Yes, thank you for the question. One factor contributing to variability was that patients usually presented later in the course of the disease. As you can see from the slide, many in the placebo group already had low or undetectable viral levels by the time of enrollment, indicating late presentation of the disease. Another factor involved the diagnostic tests we used for enrollment; the NS1 antigen test's sensitivity is limited and does not match that of PCR, but many sites do not have PCR available. We need to develop better, more sensitive diagnostic tests if we want to advance programs like this. Regarding efficacy, we observed a rapid resolution of fever, which is promising and noteworthy in this small data set.

Got it. Thanks for clarifying. Another question on the COVID program. Could you remind us what you want to see in the SUNRISE-3 interim to encourage you to move forward? If we fast-forward to positive final results, do you still think EUA is on the table with the FDA?

Janet?

So we're planning to do an interim analysis once we achieve enrollment of 60% of the patient population in the study. The primary endpoint is the proportion of patients who require hospitalization, and we're looking for indications that we're going to achieve an overall hospitalization rate in the patient population of ideally 4% to 6%, which we do not think is unreasonable given our targeted group. There have been some recent articles that support this.

This question comes from the line of Umer Raffat of Evercore ISI.

Hi. This is Jessica Hui on for Umar. Just one question. We're trying to reconcile the SUNRISE-3 study design with that of a competitor oral COVID antiviral, especially in light of the announcement last month about the COVID public health emergency ending in May. Specifically, the FDA raised concerns about a placebo-controlled study in the US. So, I just want to confirm that in the SUNRISE-3, the randomized monotherapy population will still include US patients, and you don’t expect the FDA to require a change in your trial design?

The short answer is no; Janet wanted to expand on my answer.
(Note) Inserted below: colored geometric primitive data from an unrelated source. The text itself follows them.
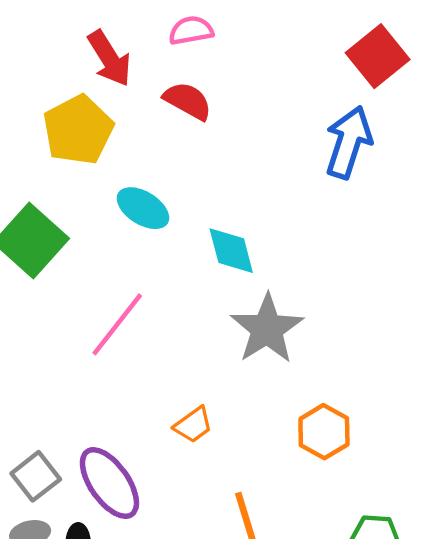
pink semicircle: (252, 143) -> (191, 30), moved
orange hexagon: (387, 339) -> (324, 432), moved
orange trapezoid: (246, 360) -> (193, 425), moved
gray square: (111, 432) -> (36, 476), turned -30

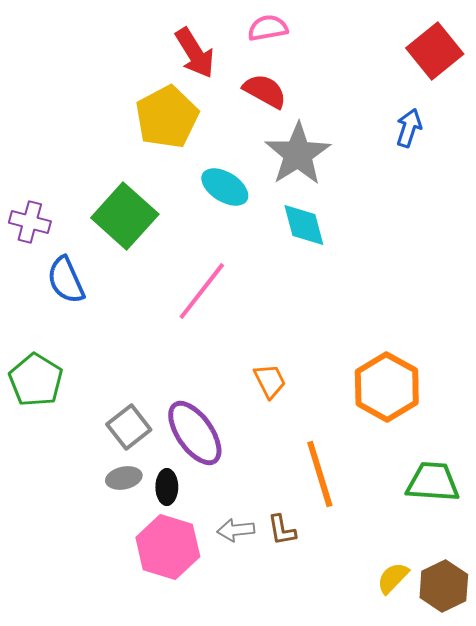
blue arrow: (349, 142) -> (409, 128), size x0.6
gray star: (267, 329) -> (298, 154), moved
orange trapezoid: (193, 425) -> (270, 381), turned -81
orange hexagon: (324, 432) -> (387, 387), size x1.4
Sure. Yes, the answer is no. The FDA has endorsed and reviewed our Phase 3 clinical trial, and I think, as we described, patients are being randomized to drug or placebo on top of what is the available standard of care for the patients where they are. There are a significant number of people, particularly in the most vulnerable patient population, who are unable to take Paxlovid due to drug interactions. For these patients, our drug is administered along with standard of care, which would not include a direct-acting antiviral. We allow patients to access monoclonal antibodies if those are considered effective, and patients are also allowed to be vaccinated. However, many patients will likely not be taking anything other than our drug or placebo because of these circumstances.
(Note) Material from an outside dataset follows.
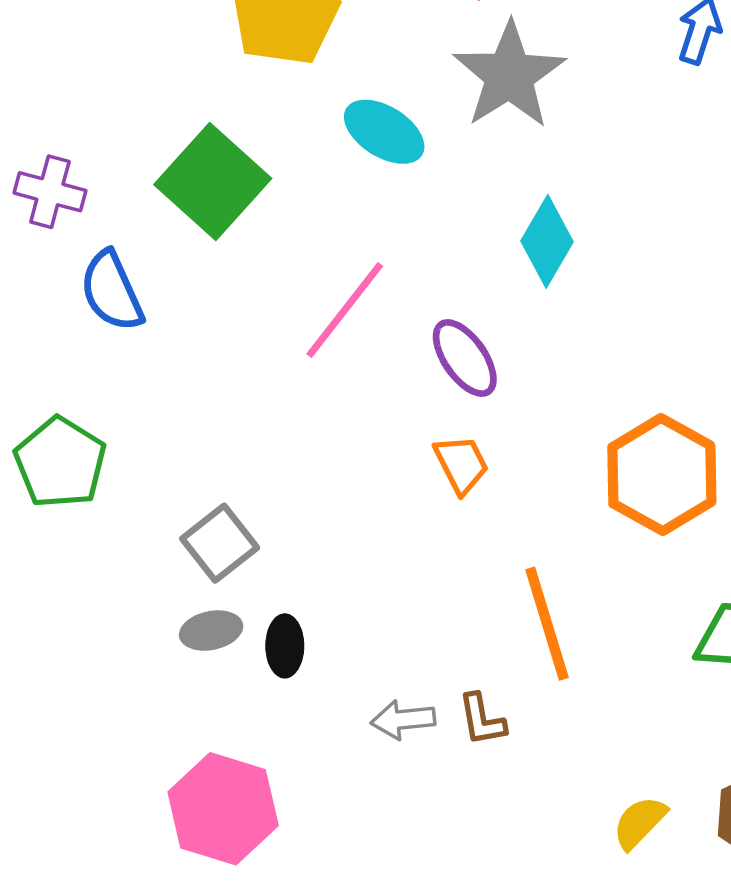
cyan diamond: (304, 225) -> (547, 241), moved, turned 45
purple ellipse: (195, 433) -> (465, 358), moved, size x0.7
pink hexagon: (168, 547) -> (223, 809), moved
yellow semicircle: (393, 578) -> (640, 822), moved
We have another question from Roanna Ruiz of SVB Securities.

Hey, thanks for taking that extra question. I just want to circle back about the possibility of an EUA for Bemnifosbuvir. Do you have any updated thoughts on that?

Janet?

I'm sorry. I realized as soon as I finished that I hadn't completely answered your question. Yes, we believe that an emergency use authorization is still possible. I think it is at the discretion of the Health and Human Services to allow for EUAs, even with the passing of the pandemic health emergency. We believe it will be data-driven, depending on what we observe in terms of our results, but we believe it is still a possibility should we achieve good results, even at the interim analysis.

Thank you. That concludes our Q&A segment. I'll now turn it back over to the Atea Pharmaceuticals team for any closing remarks.

Again, thank you all for joining us today.

And thank you for your participation in today's conference. This does conclude the program. You may now disconnect.